### Task objective
Every line below between the line holding "pke selada bokor)" and the line holding "palmia/blueband cookie aroma butter", inclusive, should be repeated exactly, and all other lines omitted.

Entries taken from a collection:
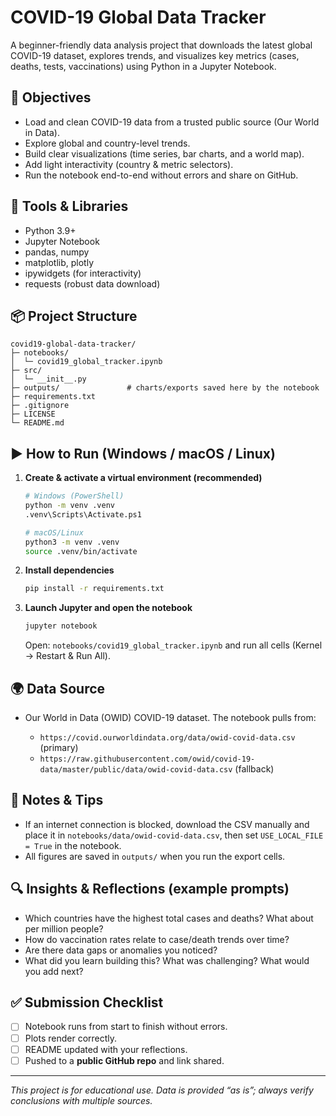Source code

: # COVID-19 Global Data Tracker

A beginner-friendly data analysis project that downloads the latest global COVID-19 dataset, explores trends, and visualizes key metrics (cases, deaths, tests, vaccinations) using Python in a Jupyter Notebook.

## 🎯 Objectives

* Load and clean COVID-19 data from a trusted public source (Our World in Data).
* Explore global and country-level trends.
* Build clear visualizations (time series, bar charts, and a world map).
* Add light interactivity (country & metric selectors).
* Run the notebook end-to-end without errors and share on GitHub.

## 🧰 Tools & Libraries

* Python 3.9+
* Jupyter Notebook
* pandas, numpy
* matplotlib, plotly
* ipywidgets (for interactivity)
* requests (robust data download)

## 📦 Project Structure

```
covid19-global-data-tracker/
├─ notebooks/
│  └─ covid19_global_tracker.ipynb
├─ src/
│  └─ __init__.py
├─ outputs/               # charts/exports saved here by the notebook
├─ requirements.txt
├─ .gitignore
├─ LICENSE
└─ README.md
```

## ▶️ How to Run (Windows / macOS / Linux)

1. **Create & activate a virtual environment (recommended)**

   ```bash
   # Windows (PowerShell)
   python -m venv .venv
   .venv\Scripts\Activate.ps1

   # macOS/Linux
   python3 -m venv .venv
   source .venv/bin/activate
   ```

2. **Install dependencies**

   ```bash
   pip install -r requirements.txt
   ```

3. **Launch Jupyter and open the notebook**

   ```bash
   jupyter notebook
   ```

   Open: `notebooks/covid19_global_tracker.ipynb` and run all cells (Kernel → Restart & Run All).

## 🌍 Data Source

* Our World in Data (OWID) COVID-19 dataset. The notebook pulls from:

  * `https://covid.ourworldindata.org/data/owid-covid-data.csv` (primary)
  * `https://raw.githubusercontent.com/owid/covid-19-data/master/public/data/owid-covid-data.csv` (fallback)

## 📝 Notes & Tips

* If an internet connection is blocked, download the CSV manually and place it in `notebooks/data/owid-covid-data.csv`, then set `USE_LOCAL_FILE = True` in the notebook.
* All figures are saved in `outputs/` when you run the export cells.

## 🔍 Insights & Reflections (example prompts)

* Which countries have the highest total cases and deaths? What about per million people?
* How do vaccination rates relate to case/death trends over time?
* Are there data gaps or anomalies you noticed?
* What did you learn building this? What was challenging? What would you add next?

## ✅ Submission Checklist

* [ ] Notebook runs from start to finish without errors.
* [ ] Plots render correctly.
* [ ] README updated with your reflections.
* [ ] Pushed to a **public GitHub repo** and link shared.

---

*This project is for educational use. Data is provided “as is”; always verify conclusions with multiple sources.*
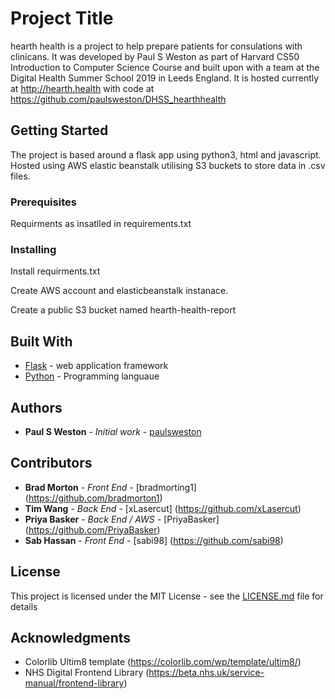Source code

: # Project Title

hearth health is a project to help prepare patients for consulations with clinicans. It was developed by Paul S Weston as part of Harvard CS50 Introduction to Computer Science Course and built upon with a team at the Digital Health Summer School 2019 in Leeds England. It is hosted currently at http://hearth.health with code at https://github.com/paulsweston/DHSS_hearthhealth 

## Getting Started

The project is based around a flask app using python3, html and javascript. Hosted using AWS elastic beanstalk utilising S3 buckets to store data in .csv files.

### Prerequisites

Requirments as insatlled in requirements.txt

### Installing

Install requirments.txt

Create AWS account and elasticbeanstalk instanace.

Create a public S3 bucket named hearth-health-report

## Built With

* [Flask](http://flask.pocoo.org/) - web application framework
* [Python](https://www.python.org) - Programming languaue


## Authors

* **Paul S Weston** - *Initial work* - [paulsweston](https://github.com/paulsweston)

## Contributors

* **Brad Morton** - *Front End* - [bradmorting1] (https://github.com/bradmorton1)
* **Tim Wang** - *Back End* - [xLasercut] (https://github.com/xLasercut)
* **Priya Basker** - *Back End / AWS* - [PriyaBasker] (https://github.com/PriyaBasker)
* **Sab Hassan** - *Front End* - [sabi98] (https://github.com/sabi98)

## License

This project is licensed under the MIT License - see the [LICENSE.md](LICENSE.md) file for details

## Acknowledgments

* Colorlib Ultim8 template (https://colorlib.com/wp/template/ultim8/)
* NHS Digital Frontend Library (https://beta.nhs.uk/service-manual/frontend-library)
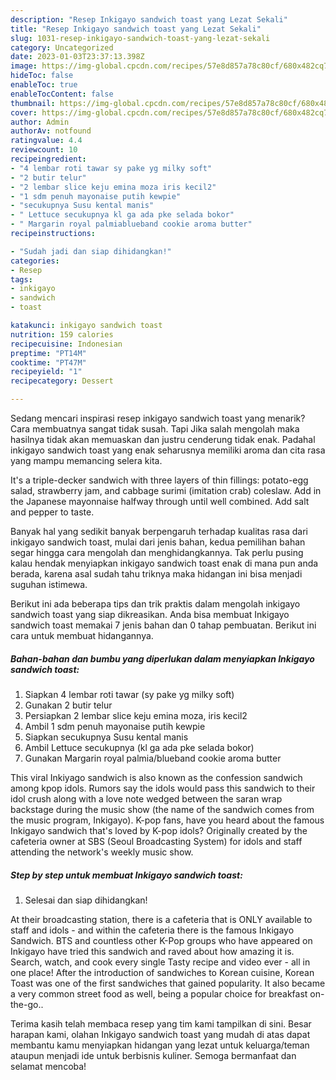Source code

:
 ```yaml
---
description: "Resep Inkigayo sandwich toast yang Lezat Sekali"
title: "Resep Inkigayo sandwich toast yang Lezat Sekali"
slug: 1031-resep-inkigayo-sandwich-toast-yang-lezat-sekali
category: Uncategorized
date: 2023-01-03T23:37:13.398Z
image: https://img-global.cpcdn.com/recipes/57e8d857a78c80cf/680x482cq70/inkigayo-sandwich-toast-foto-resep-utama.jpg
hideToc: false
enableToc: true
enableTocContent: false
thumbnail: https://img-global.cpcdn.com/recipes/57e8d857a78c80cf/680x482cq70/inkigayo-sandwich-toast-foto-resep-utama.jpg
cover: https://img-global.cpcdn.com/recipes/57e8d857a78c80cf/680x482cq70/inkigayo-sandwich-toast-foto-resep-utama.jpg
author: Admin
authorAv: notfound
ratingvalue: 4.4
reviewcount: 10
recipeingredient:
- "4 lembar roti tawar sy pake yg milky soft"
- "2 butir telur"
- "2 lembar slice keju emina moza iris kecil2"
- "1 sdm penuh mayonaise putih kewpie"
- "secukupnya Susu kental manis"
- " Lettuce secukupnya kl ga ada pke selada bokor"
- " Margarin royal palmiablueband cookie aroma butter"
recipeinstructions:

- "Sudah jadi dan siap dihidangkan!"
categories:
- Resep
tags:
- inkigayo
- sandwich
- toast

katakunci: inkigayo sandwich toast 
nutrition: 159 calories
recipecuisine: Indonesian
preptime: "PT14M"
cooktime: "PT47M"
recipeyield: "1"
recipecategory: Dessert

---
```



Sedang mencari inspirasi resep inkigayo sandwich toast yang menarik? Cara membuatnya sangat tidak susah. Tapi Jika salah mengolah maka hasilnya tidak akan memuaskan dan justru cenderung tidak enak. Padahal inkigayo sandwich toast yang enak seharusnya memiliki aroma dan cita rasa yang mampu memancing selera kita.


It&#39;s a triple-decker sandwich with three layers of thin fillings: potato-egg salad, strawberry jam, and cabbage surimi (imitation crab) coleslaw. Add in the Japanese mayonnaise halfway through until well combined. Add salt and pepper to taste.

Banyak hal yang sedikit banyak berpengaruh terhadap kualitas rasa dari inkigayo sandwich toast, mulai dari jenis bahan, kedua pemilihan bahan segar hingga cara mengolah dan menghidangkannya. Tak perlu pusing kalau hendak menyiapkan inkigayo sandwich toast enak di mana pun anda berada, karena asal sudah tahu triknya maka hidangan ini bisa menjadi suguhan istimewa.


Berikut ini ada beberapa tips dan trik praktis dalam mengolah inkigayo sandwich toast yang siap dikreasikan. Anda bisa membuat Inkigayo sandwich toast memakai 7 jenis bahan dan 0 tahap pembuatan. Berikut ini cara untuk membuat hidangannya.

<!--inarticleads1-->

##### Bahan-bahan dan bumbu yang diperlukan dalam menyiapkan Inkigayo sandwich toast:

1. Siapkan 4 lembar roti tawar (sy pake yg milky soft)
1. Gunakan 2 butir telur
1. Persiapkan 2 lembar slice keju emina moza, iris kecil2
1. Ambil 1 sdm penuh mayonaise putih kewpie
1. Siapkan secukupnya Susu kental manis
1. Ambil  Lettuce secukupnya (kl ga ada pke selada bokor)
1. Gunakan  Margarin royal palmia/blueband cookie aroma butter


This viral Inkiyago sandwich is also known as the confession sandwich among kpop idols. Rumors say the idols would pass this sandwich to their idol crush along with a love note wedged between the saran wrap backstage during the music show (the name of the sandwich comes from the music program, Inkigayo). K-pop fans, have you heard about the famous Inkigayo sandwich that&#39;s loved by K-pop idols? Originally created by the cafeteria owner at SBS (Seoul Broadcasting System) for idols and staff attending the network&#39;s weekly music show. 

<!--inarticleads2-->

##### Step by step untuk membuat Inkigayo sandwich toast:


1. Selesai dan siap dihidangkan!

At their broadcasting station, there is a cafeteria that is ONLY available to staff and idols - and within the cafeteria there is the famous Inkigayo Sandwich. BTS and countless other K-Pop groups who have appeared on Inkigayo have tried this sandwich and raved about how amazing it is. Search, watch, and cook every single Tasty recipe and video ever - all in one place! After the introduction of sandwiches to Korean cuisine, Korean Toast was one of the first sandwiches that gained popularity. It also became a very common street food as well, being a popular choice for breakfast on-the-go.. 

Terima kasih telah membaca resep yang tim kami tampilkan di sini. Besar harapan kami, olahan Inkigayo sandwich toast yang mudah di atas dapat membantu kamu menyiapkan hidangan yang lezat untuk keluarga/teman ataupun menjadi ide untuk berbisnis kuliner. Semoga bermanfaat dan selamat mencoba!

### Completed exercise
1. Ambil  Lettuce secukupnya (kl ga ada pke selada bokor)
1. Gunakan  Margarin royal palmia/blueband cookie aroma butter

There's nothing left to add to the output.